The restructuring of unemployment assistance is obviously a matter close to the heart of the SPD – even if it has failed to modernize Gerhard Schröder’s Hartz IV legacy in all the years of the grand coalition. In the current coalition agreement between the SPD, Greens and FDP, the “citizen money” for its implementation is now slumbering – and thus definitely the end of Hartz IV. It says:

“In the first two years of receiving citizen’s income, we grant the benefit without taking assets into account and recognize the appropriateness of the apartment. We will increase the protective assets and reduce the bureaucracy of checking them…”

That sounds relaxed. And on the way to the planned citizens’ income, the traffic light coalition wants to suspend the Hartz IV sanctions longer than originally planned as a first step. The option of reducing benefits by up to 30 percent in the event of a breach of duty should not be applied until mid-2023. This is what the federal government’s current draft law envisages – a slap in the face for low earners who struggle to get to work every morning instead of swinging in the social hammock at the traffic light. Low earners can also only dream of all the Hartz IV subsidies (e.g. school trips), exemptions (e.g. radio license fee) and benefits e.g. (public transport, theatre).

In the hearing in the Bundestag, the Federal Employment Agency asked in vain for a “handle if individual beneficiaries completely refuse the joint efforts to reduce the need for help, for example by not accepting reasonable job offers.”

Will the former workers’ party SPD attract more voters with its policy of cuddling the long-term unemployed? That may be doubted. The Social Democrats are continuing their haphazard welfare policy of the full watering cans of GroKo times, instead of focusing on working people – the little people and the middle class.
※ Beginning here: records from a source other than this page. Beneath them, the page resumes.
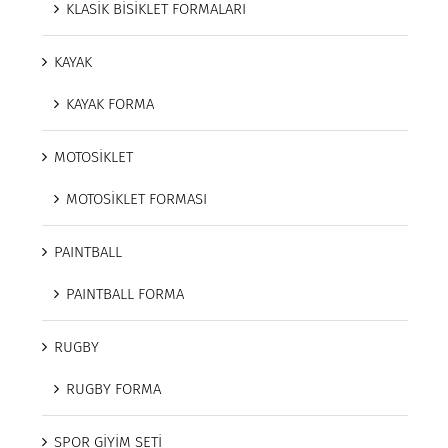
KLASİK BİSİKLET FORMALARI
KAYAK
KAYAK FORMA
MOTOSİKLET
MOTOSİKLET FORMASI
PAINTBALL
PAINTBALL FORMA
RUGBY
RUGBY FORMA
SPOR GİYİM SETİ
It is clear that the Social Democrats will use the current crisis to distribute even more benefits across the board because they think it is a good strategy. And it is also clear that the policy of the borderless welfare state of the FDP will continue to cost votes. A Jamaica coalition with the Union would certainly have benefited the liberals better. And the greens? They can implement their core issues with both the Union and the SPD and always score with their clientele.

The Scholz SPD has now returned to where it was before Armin Laschet’s flood laughter and Annalena Baerbock’s biographical discrepancies last year: with only around 20 percent approval, close to the abyss.